With the improved accuracy and integrity of unaugmented GPS over the last several years, and with the introduction of the U.S. operated satellite-based augmentation system known as Wide Area Augmentation System (WAAS), the maritime community no longer has a mission requirement for DGPS. GPS now provides sufficient positional accuracy to meet international navigation requirements for harbor approaches and to position Federal Aids to Navigation (ATON).
The Global Positioning System is a U.S. government owned utility that is now ubiquitous, and provides users with free, highly accurate positioning, navigation, and timing (PNT) services. GPS technology can be found in cellphones and watches, shipping containers and ATMs. It is essential for all forms of navigation, farming, surveying and construction, banking and the financial markets, and the power grid. In its earlier iterations the information GPS provided was not accurate enough for some applications, including the Coast Guard’s positioning of marine aids to navigation. To solve this problem, in the late 1980s and early 1990s, the Coast Guard established the Maritime Differential GPS System to augment the existing GPS signal with accuracy corrections and integrity monitoring by broadcasting over medium frequency from terrestrial broadcast sites. The correction brought GPS position accuracy from several meters to less than one meter.

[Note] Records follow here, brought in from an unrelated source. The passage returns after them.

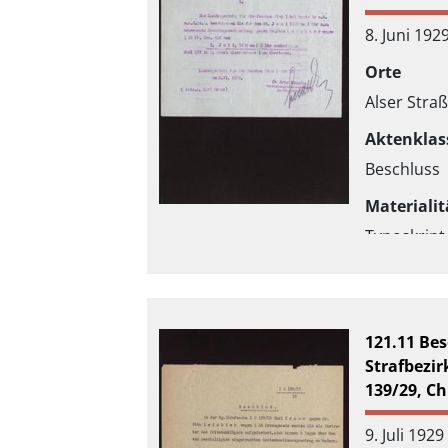
8. Juni 192
Orte
Alser Stra
Aktenklas
Beschluss
Materialit
Typoskript
handschrif
Annotatio
121.11 Bes
Strafbezir
139/29, Ch
9. Juli 1929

“The process includes the installation of navigation at a precise known location, which receives the GPS signal and compares the position solution from received signal to its known location. This result of this comparison is then generated in the form of a correction message and sent to local users via a radiobeacon broadcast. The received correction is applied by the user’s GPS equipment to reduce the system position error, thereby improving the user’s absolute accuracy. This effort was coordinated through the Special Committee (SC) 104 created by the Radio Technical Commission for Maritime Services (RTCM).”
This clever solution caught on, and the use and availability of DGPS expanded beyond Coast Guard missions. In its heyday, DGPS operated by the Coast Guard, Department of Transportation (DOT), and the Army Corps of Engineers, broadcast corrections from 85 sites that covered the nation from coast to coast, out to 50 nautical miles offshore. Coverage also included the Great Lakes, Hawaii, Alaska, Puerto Rico and the U.S. Virgin Islands.
DOT and USACE have already discontinued the inland DGPS component. The Coast Guard has operated the remaining Nationwide DGPS service, consisting of one control center and 38 remote broadcast sites, through its Navigation Center in Alexandria, Va. The phased shutdown of those 38 sites began in 2015 and concluded on June 30 by turning off the signal from the final four sites located in the Great Lakes and the St. Lawrence Seaway.